Why forego the advantages of so peculiar a situation? Why quit our own to stand upon foreign ground? Why, by interweaving our destiny with that of any part of Europe, entangle our peace and prosperity in the toils of European ambition, rivalship, interest, humor or caprice?
In Washington’s time, the U.S. was already a large country, sprawling to the Mississippi River. By 1850, we had extended our dominion all the way to the Pacific, eliminating all foreign threats.
Not surprisingly, Abraham Lincoln stood for Union during the Civil War, having previously boasted:
All the armies of Europe and Asia…could not by force take a drink from the Ohio River or make a track on the Blue Ridge in the trial of a thousand years. No, if destruction be our lot we must ourselves be its author and finisher.
Vladimir Putin has often regretted the smashup of his once-colossal Soviet Union:
Tens of millions of our co-citizens and co-patriots found themselves outside Russian territory. Moreover, the epidemic of disintegration infected Russia itself.
For example, after the fifteen “republics” of the Union of Soviet Socialist Republics broke apart on Jan. 1, 1992, many of the regions within the various new countries wanted out as well. If Kyrgyzstan gets to leave, why not small (but colorful) Chechnya too?
But that logic would open up Mother Russia to the rollback of Muscovy’s organizing principle since escaping the Tartar yoke: being the biggest bully on the block. On the Eurasian plain, a region without much in the way of natural defenses other than distance, size matters. The Russians succeeded by taking orders on the largest scale of anybody in Europe.
To drive home this point, the Kremlin wound up fighting two wars to retain the rambunctious Chechens within Russia. Putin then appointed an extroverted local, Ramzan Kadyrov, to serve as, in effect, his client King of the Chechens, rather like King Herod in the New Testament. Since then, the Russian taxpayers have paid lavishly to fund Kadyrov acting out his 1980s action-movie fantasies.
Meanwhile, the smaller ex-Soviet republics have been plagued by their own breakaway regions. These are often sponsored by Russia, such as Donetsk, Luhansk, and Crimea in Ukraine; Transnistria in Moldova; and South Ossetia and Abkhazia in Georgia.
For example, the old Soviet internal border between Georgia and Russia might have worked, except that it divided the highlander Ossetians. (Borders tend to be drawn along mountain ranges, which makes sense to the dominant lowlanders on either side, but not to the mountain men, who tend to be hard to govern in any case.)

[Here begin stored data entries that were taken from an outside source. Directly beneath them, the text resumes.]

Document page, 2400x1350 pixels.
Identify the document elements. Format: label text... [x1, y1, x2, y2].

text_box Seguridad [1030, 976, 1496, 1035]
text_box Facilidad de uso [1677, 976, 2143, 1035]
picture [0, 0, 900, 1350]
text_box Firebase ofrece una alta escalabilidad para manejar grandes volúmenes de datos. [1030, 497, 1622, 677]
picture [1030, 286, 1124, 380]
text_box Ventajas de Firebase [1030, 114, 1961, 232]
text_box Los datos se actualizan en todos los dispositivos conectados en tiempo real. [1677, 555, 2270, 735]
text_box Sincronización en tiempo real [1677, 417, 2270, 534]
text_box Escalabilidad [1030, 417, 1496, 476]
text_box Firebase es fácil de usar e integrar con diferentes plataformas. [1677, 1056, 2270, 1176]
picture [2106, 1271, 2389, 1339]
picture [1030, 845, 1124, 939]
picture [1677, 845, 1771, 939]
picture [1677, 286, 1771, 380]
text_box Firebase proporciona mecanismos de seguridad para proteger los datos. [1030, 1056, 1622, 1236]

After some fighting, Russia and Georgia signed an agreement in 1993 granting Georgia’s South Ossetia region autonomy. But then the Bush administration invited Georgia and Ukraine to join NATO in 2008. Emboldened, the Georgian government tore up the treaty, and sent its tanks into South Ossetia past the international observers, all the while hollering for the U.S. to rescue them from the inevitable Russian counterattack. Dick Cheney was enthusiastic about riding to the rescue of the bumptious Georgians, but Condi Rice and Robert M. Gates overrode him, and the Georgians had to suffer a brief Russian counterinvasion. (Note: The full story, like anything involving national disputes in this part of the world, is vastly more complicated.)
And in Azerbaijan, the Armenian enclave of Nagorno-Karabakh led to a war in the 1990s and another one last year between the two ex-Soviet republics.
But, as Putin is finding in Ukraine, it’s not so easy to put Humpty Dumpty together again. Hence, American enthusiasts of going down the ex-Soviet path should think twice.